#### [Work order]
Could you work out how many lines in the material below hold the word "procedimento"? Give only the number in reply.

#### [Material for the task]
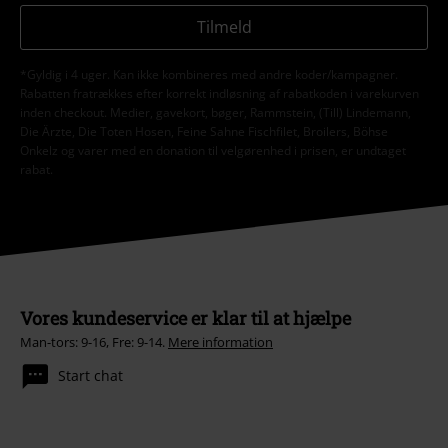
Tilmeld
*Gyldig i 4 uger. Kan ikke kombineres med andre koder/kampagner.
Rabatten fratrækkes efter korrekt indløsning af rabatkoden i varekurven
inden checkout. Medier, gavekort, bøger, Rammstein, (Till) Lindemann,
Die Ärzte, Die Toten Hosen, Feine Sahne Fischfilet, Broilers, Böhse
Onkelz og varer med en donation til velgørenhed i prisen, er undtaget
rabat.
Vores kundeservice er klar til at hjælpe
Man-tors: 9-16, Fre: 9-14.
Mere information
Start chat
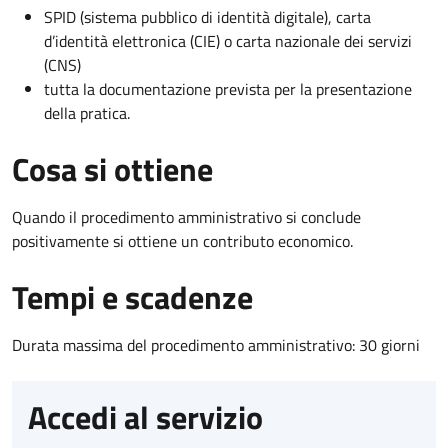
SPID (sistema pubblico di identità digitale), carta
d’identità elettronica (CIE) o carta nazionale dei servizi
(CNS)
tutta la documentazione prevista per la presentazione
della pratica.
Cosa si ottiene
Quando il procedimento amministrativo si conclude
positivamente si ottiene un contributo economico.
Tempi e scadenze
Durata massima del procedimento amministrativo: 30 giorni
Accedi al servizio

---

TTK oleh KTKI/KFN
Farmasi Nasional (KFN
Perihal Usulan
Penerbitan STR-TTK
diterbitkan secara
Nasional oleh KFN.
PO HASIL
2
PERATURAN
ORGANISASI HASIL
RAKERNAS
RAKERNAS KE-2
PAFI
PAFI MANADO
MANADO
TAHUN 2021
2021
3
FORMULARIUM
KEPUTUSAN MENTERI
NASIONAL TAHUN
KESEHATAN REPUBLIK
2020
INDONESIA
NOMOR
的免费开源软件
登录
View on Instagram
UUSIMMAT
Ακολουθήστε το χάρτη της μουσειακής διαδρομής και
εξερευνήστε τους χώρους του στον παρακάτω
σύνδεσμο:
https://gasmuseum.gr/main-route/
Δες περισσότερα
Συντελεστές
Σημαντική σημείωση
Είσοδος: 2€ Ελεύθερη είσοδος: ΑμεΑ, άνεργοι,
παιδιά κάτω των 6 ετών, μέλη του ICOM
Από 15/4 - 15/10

#### [Task solution]
2